YouTube’s recommendation system is engineered to maximize watchtime, among other factors, the company says, but not to favor any political ideology. The system suggests what to watch next, often playing the videos automatically, in a never-ending quest to keep us glued to our screens.

But the emotions that draw people in — like fear, doubt and anger — are often central features of conspiracy theories, and in particular, experts say, of right-wing extremism.

As the system suggests more provocative videos to keep users watching, it can direct them toward extreme content they might otherwise never find. And it is designed to lead users to new topics to pique new interest — a boon for channels like Mr. Moura’s that use pop culture as a gateway to far-right ideas.

The system now drives 70 percent of total time on the platform, the company says. As viewership skyrockets globally, YouTube is bringing in over $1 billion a month, some analysts believe.

This article also neatly underlines how f*cking useless YouTube's "moderation" is:

Threats of rape and torture filled Ms. Diniz’s phone and email. Some cited her daily routines. Many echoed claims from Mr. Küster’s videos, she said.

Mr. Küster gleefully mentioned, though never explicitly endorsed, the threats. That kept him just within YouTube’s rules.

Facebook bans ads from The Epoch Times after huge pro-Trump buy

Facebook has banned The Epoch Times, a conservative news outlet that spent more money on pro-Trump Facebook advertisements than any group other than the Trump campaign, from any future advertising on the platform.

The decision follows an NBC News report that The Epoch Times had shifted its spending on Facebook in the last month, seemingly in an effort to obfuscate its connection to some $2 million worth of ads that promoted the president and conspiracy theories about his political enemies.

"Over the past year we removed accounts associated with the Epoch Times for violating our ad policies, including trying to get around our review systems," a Facebook spokesperson said. "We acted on additional accounts today and they are no longer able to advertise with us."

Facebook's decision came as a result of a review prompted by questions from NBC News. The spokesperson explained that ads must include disclaimers that accurately represent the name of the ad's sponsors.

The Epoch Times' new method of pushing the pro-Trump conspiracy ads on Facebook, which appeared under page names such as "Honest Paper" and "Pure American Journalism," allowed the organization to hide its multimillion-dollar spending on dark-money ads, in effect bypassing Facebook's political advertising transparency rules. Facebook's ban will affect only The Epoch Times' ability to buy ads; the sock-puppet pages created to host the new policy-violating ads were still live at the time of publication.

Nicholas Fouriezos, a reporter for the website OZY, tweeted about the move Thursday. It was first spotted last week by Lachlan Markay of The Daily Beast.

A recent NBC News investigation revealed how The Epoch Times had evolved from a nonprofit newspaper that carried a Chinese-American religious movement's anti-communism message into a conservative online news behemoth that embraced President Donald Trump and conspiracy content.

It blows my mind that Youtube and Facebook will be the downfall of humanity. Just utterly blows my mind.

Also, iFunny is run by a Russian guy! Seems like a non-zero amount of this modern ultra-nationalist far-right stuff is six degrees of separation from Russia.

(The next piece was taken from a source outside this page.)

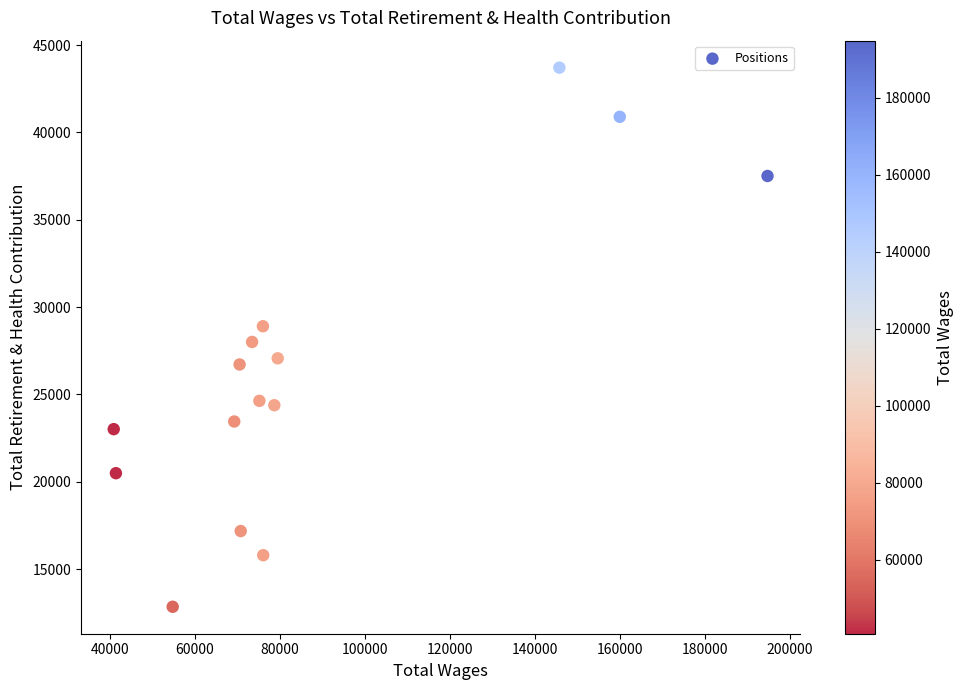

What is the range of X values (max minus min)?

153924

Except, more like three degrees. Or less.

Prederick wrote:

Also, iFunny is run by a Russian guy! Seems like a non-zero amount of this modern ultra-nationalist far-right stuff is six degrees of separation from Russia.

Except, more like three degrees. Or less.

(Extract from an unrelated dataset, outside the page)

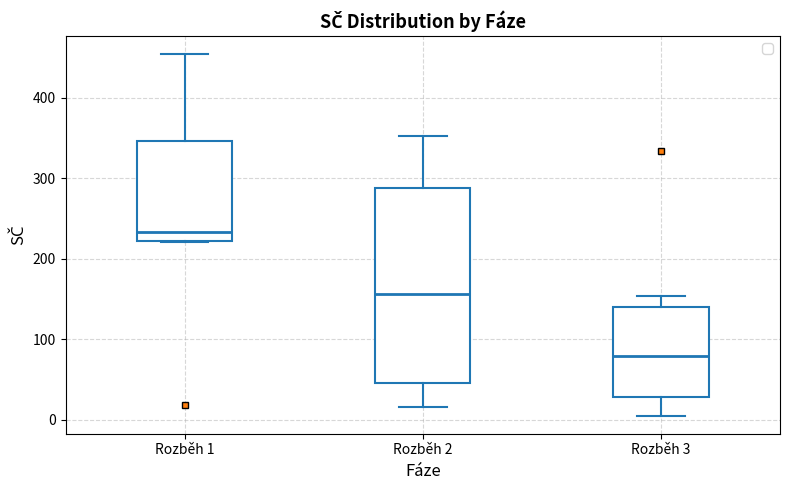

Reading left to right, transcribe this box plot: for each box, give where its median line is, the range the box spans, and where its two whiskers end, as read against the y-axis. The values are not printed on the chart, so give them approximately, as read against the axis.

Rozběh 1: median 230, box 220 to 350, whiskers 220 to 450
Rozběh 2: median 160, box 50 to 290, whiskers 20 to 350
Rozběh 3: median 80, box 30 to 140, whiskers 10 to 150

iFunny sounds like something Sasha Baron Cohen came up with as a comedy show for a Russian character he portrays.

So, in a hilarious development, a tweet I did for my job this evening ended up getting picked up by the QAnon crew. there's nothing to it, outside of the deranged fever dreams of the QAnoners, but suddenly, our account which on a good day MIGHT get a 10 RT tweet, now has a 400 RT tweet sitting there.

I'm hoping I don't have to explain this to my boss.

Which pizza restaurant do you work for?

iaintgotnopants wrote:

Which pizza restaurant do you work for?

Make 2 intentional -haussered mistakes if you personally know JFK Jr.